Stored items from a collection:
--*--
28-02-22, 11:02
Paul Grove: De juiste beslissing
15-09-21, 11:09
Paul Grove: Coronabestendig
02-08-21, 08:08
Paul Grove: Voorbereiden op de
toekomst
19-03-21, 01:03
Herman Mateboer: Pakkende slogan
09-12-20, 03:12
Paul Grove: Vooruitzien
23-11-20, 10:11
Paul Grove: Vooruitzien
--*--
WHAT YOU NEED TO DO: Supply the count of lines in the entries that include "Grove", and no other text.

THE ANSWER: 5